Work required:
Please find every line below that includes "wrist" and report how many there are. Nothing else is needed.
════════════════════
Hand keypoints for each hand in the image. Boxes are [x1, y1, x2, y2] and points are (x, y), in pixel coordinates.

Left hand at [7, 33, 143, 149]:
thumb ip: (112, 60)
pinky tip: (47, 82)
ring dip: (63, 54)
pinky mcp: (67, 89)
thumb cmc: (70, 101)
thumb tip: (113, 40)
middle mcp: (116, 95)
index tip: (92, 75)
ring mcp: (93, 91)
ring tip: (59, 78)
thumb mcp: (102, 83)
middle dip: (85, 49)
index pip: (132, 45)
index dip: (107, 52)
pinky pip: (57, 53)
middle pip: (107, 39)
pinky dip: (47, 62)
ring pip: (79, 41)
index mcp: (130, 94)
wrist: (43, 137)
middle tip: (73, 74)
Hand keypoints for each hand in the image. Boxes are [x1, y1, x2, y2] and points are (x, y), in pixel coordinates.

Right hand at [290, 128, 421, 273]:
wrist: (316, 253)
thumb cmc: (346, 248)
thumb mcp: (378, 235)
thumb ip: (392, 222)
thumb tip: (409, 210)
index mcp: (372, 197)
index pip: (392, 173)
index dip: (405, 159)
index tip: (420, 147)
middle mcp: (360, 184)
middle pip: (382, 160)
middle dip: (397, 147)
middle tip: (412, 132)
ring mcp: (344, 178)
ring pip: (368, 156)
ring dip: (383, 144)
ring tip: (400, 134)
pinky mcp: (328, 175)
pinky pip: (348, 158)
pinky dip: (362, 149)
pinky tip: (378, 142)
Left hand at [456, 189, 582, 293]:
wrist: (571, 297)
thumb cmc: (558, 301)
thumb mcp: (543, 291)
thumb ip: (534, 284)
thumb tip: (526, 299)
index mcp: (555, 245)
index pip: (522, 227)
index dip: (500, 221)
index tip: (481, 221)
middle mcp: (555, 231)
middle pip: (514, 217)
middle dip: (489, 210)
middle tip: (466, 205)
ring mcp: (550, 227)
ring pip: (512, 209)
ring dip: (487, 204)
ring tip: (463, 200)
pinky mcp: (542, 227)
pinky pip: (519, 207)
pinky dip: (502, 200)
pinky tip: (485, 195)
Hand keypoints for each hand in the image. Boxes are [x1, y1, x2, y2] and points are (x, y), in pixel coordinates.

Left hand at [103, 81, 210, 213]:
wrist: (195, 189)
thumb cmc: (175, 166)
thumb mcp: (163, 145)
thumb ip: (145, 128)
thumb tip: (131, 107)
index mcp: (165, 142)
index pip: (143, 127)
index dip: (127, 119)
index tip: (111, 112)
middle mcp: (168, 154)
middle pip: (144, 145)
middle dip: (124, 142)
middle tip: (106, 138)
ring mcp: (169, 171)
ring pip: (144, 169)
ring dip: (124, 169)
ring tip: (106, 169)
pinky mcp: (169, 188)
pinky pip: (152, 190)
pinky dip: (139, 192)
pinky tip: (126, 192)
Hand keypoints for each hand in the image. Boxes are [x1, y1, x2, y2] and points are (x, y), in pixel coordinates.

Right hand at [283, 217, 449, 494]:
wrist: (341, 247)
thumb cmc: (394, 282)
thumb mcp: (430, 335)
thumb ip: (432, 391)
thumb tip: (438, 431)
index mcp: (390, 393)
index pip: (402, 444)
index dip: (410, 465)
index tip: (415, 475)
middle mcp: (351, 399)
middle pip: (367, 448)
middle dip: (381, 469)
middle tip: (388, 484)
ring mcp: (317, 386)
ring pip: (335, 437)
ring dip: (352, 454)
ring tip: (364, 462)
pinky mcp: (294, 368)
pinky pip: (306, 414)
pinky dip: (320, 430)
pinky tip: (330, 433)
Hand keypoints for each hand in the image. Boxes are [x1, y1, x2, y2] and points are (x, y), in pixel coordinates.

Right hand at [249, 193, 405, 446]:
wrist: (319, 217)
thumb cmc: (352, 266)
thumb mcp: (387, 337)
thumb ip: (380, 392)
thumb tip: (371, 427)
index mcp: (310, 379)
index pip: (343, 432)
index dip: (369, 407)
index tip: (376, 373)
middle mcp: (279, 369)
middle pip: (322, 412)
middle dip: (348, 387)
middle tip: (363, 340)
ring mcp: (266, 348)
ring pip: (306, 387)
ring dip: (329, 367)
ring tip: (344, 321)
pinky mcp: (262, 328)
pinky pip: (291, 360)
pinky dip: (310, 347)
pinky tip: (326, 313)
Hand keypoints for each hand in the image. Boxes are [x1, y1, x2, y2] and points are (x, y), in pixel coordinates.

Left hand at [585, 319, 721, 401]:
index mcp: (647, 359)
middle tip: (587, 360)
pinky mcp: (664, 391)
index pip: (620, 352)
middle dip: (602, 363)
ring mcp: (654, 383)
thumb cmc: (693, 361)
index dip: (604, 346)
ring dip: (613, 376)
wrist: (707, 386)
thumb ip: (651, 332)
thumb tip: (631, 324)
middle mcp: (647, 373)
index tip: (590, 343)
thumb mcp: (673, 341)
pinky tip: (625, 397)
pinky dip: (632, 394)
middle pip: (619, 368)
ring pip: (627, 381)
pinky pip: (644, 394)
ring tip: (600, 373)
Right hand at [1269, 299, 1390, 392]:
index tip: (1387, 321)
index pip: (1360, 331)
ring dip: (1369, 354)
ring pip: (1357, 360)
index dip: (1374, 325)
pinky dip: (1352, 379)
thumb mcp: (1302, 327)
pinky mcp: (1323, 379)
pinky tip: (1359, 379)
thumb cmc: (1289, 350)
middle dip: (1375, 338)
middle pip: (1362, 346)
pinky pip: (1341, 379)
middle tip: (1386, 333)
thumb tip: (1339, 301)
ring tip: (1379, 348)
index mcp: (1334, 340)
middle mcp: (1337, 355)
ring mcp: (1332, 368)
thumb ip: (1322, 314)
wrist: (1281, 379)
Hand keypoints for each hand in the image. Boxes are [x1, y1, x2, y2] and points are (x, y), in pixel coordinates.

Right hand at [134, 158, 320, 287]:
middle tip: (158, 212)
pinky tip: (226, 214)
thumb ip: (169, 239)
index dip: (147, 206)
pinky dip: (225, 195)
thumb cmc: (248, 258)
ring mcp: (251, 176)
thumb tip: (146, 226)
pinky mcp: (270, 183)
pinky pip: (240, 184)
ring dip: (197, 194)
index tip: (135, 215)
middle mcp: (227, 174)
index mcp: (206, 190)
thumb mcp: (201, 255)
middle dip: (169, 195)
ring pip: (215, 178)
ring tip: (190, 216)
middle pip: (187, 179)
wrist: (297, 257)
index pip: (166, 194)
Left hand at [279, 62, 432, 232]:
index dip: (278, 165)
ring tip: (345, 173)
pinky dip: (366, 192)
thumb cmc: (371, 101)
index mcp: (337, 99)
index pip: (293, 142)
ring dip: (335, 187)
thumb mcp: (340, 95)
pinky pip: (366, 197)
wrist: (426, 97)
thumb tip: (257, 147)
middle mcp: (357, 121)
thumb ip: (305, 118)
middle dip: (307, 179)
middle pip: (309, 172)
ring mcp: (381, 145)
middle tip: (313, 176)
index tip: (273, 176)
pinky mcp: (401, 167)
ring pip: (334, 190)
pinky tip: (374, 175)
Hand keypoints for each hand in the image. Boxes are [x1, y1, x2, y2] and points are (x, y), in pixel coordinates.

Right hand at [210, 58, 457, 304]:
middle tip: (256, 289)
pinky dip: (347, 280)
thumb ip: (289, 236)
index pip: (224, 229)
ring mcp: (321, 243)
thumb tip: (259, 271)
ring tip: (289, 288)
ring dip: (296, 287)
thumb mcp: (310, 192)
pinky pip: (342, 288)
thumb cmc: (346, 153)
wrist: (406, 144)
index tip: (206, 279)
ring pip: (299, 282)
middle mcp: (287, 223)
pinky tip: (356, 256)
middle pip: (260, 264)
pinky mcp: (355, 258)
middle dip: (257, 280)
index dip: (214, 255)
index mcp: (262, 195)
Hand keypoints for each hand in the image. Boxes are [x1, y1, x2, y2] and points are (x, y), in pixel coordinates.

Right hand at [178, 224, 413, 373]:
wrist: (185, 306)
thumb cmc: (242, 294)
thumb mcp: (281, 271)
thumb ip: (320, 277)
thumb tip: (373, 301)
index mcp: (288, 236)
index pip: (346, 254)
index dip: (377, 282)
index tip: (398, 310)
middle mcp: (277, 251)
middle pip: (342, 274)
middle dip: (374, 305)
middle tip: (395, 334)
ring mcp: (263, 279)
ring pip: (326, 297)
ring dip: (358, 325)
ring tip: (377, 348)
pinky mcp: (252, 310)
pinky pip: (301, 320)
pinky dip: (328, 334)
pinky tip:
════════════════════
Output of the task:
12